Propane tank installation, and plumbing a house for fuel gas is rather constrained, compared to getting an electric range, and I would guess at least 4 times the cost of buying the nice electric stovetop.

You'll have to get building permits for the propane tank placement and piping to the house, and a permit to plumb the house for gas. You will need at least 2 inspections, one for the trenching between the tank and the house, and one for the pressure test for the house plumbing. There are setback requirements for the tank placement from the property line, and from the house, and there are bollards that are required for the tank if it is subject to impact from cars. As other posters have mentioned, be sure to plan for any future usage of propane, and make sure that your piping can deliver the extra gas (the planning is more expensive than the piping in this case).

You'll want to get permits if you're going to sell your house. Insurance companies and new buyers are fussy about making sure that flammable gasses are plumbed right :-)

You'll have to hire someone to bring the tank, which must be bolted to the slab or interred, and for someone to dig the trench. You'll need a plumber for the outdoor and indoor plumbing. Then you get the inspections and sign-off by the local controlling authority.
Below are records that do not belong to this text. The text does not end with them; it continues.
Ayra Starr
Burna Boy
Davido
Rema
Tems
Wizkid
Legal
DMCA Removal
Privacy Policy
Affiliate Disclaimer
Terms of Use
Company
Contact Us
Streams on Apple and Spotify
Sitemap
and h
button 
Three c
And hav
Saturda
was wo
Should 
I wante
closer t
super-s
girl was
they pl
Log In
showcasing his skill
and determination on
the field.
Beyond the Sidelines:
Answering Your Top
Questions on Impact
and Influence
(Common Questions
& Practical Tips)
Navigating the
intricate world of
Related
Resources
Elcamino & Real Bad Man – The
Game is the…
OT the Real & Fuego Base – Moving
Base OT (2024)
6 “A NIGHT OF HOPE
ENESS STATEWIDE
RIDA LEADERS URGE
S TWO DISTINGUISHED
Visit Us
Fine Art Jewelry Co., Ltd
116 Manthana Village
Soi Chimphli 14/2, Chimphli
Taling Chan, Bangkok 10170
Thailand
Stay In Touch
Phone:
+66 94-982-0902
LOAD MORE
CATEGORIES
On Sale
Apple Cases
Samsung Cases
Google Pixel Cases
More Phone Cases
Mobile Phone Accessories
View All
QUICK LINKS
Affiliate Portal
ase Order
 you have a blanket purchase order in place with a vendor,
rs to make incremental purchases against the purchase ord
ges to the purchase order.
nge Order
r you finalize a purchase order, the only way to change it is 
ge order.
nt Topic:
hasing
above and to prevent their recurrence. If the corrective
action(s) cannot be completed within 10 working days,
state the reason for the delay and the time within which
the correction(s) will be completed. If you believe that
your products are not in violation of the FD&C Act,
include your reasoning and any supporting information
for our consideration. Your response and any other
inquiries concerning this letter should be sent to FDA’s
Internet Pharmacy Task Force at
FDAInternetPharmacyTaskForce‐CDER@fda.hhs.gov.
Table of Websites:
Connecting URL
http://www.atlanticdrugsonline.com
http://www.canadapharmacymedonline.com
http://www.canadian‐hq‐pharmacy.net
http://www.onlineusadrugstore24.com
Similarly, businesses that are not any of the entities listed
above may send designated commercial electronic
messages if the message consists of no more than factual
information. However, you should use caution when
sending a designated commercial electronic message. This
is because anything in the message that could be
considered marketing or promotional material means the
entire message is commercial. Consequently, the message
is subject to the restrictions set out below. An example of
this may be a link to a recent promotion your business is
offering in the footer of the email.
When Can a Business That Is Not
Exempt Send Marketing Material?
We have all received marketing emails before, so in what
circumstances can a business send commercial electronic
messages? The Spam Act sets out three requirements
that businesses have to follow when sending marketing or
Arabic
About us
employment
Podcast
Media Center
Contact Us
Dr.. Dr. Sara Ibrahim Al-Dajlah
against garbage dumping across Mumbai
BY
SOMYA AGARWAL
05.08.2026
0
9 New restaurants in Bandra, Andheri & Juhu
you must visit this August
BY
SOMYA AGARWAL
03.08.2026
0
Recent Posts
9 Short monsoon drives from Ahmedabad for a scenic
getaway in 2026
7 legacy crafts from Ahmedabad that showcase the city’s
After you've gotten your tank flushed and filled, you'll need a technician to test the regulators, to make sure that they operate properly on the first connection to the tank (using a manometer), who will probably flush the lines and do the final connection between your new fuel gas plumbing and your stove. The propane will cost about the same as gasoline, per gallon, although we have found that it is economical and convenient to cook with.